Судя по всему, индусы были полны решимости довести борьбу за освобождение капитана Бессребреника до победного конца. Однако и английское правосудие сдаваться не собиралось.
Обязанности трагически погибшего председателя верховного суда Тейлора взял на себя его заместитель Арчибальд Нортон. Он, как и его предшественник, отличался высоким профессионализмом, обладал обостренным чувством собственного достоинства, не боялся угроз и с презрением относился к смерти.
Едва он занял новый пост, как получил от пандитов такой же точно ультиматум, какой был отвергнут судьей Тейлором, и в той же самой форме.
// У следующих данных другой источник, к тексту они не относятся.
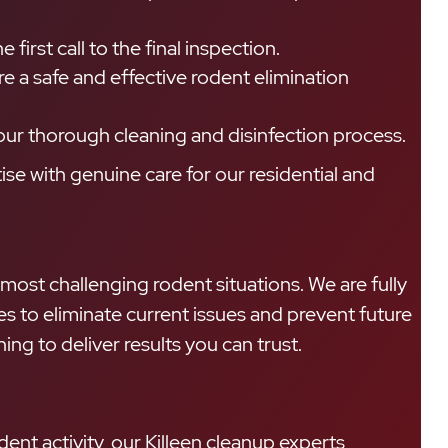
first call to the final inspection.
a safe and effective rodent elimination
our thorough cleaning and disinfection process.
se with genuine care for our residential and
 most challenging rodent situations. We are fully
 to eliminate current issues and prevent future
g to deliver results you can trust.
ent activity, our Killeen cleanup experts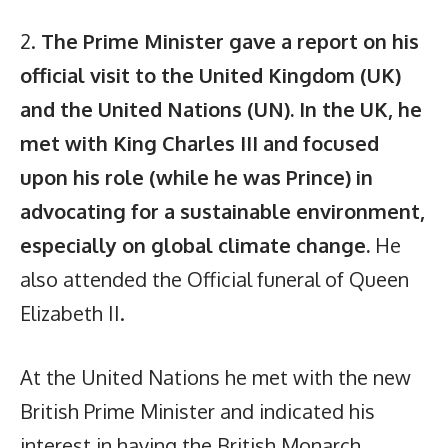
2.
The Prime Minister gave a report on his
official visit to the United Kingdom (UK)
and the United Nations (UN). In the UK, he
met with King Charles III and focused
upon his role (while he was Prince) in
advocating for a sustainable environment,
especially on global climate change.
He
also attended the Official funeral of Queen
Elizabeth II.
At the United Nations he met with the new
British Prime Minister and indicated his
interest in having the British Monarch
Несомненно, служба слежки и информации действовала у них безупречно!
Судья Нортон, настроенный по-боевому, приказал в ответ выставить в своей гостиной записку, кинжал и шарф, обнаруженные утром у изголовья его кровати, и со смехом, словно некие забавные вещицы, показывал их слугам. Чтобы лишний раз продемонстрировать таинственным и грозным противникам, что не боится их, он распорядился перевести Бессребреника в карцер и заковать.
Узника приковали к стене каземата сразу двумя цепями: одна шла к железному кольцу на ноге, другая — к стальному поясу. Ходить по камере было нельзя: длины цепей — около четырех метров — едва хватало на пару шагов. Бессребреник отнесся к варварской акции с деланным безразличием. Но в душе у него все кипело, он люто ненавидел своих обидчиков и твердо решил отомстить им.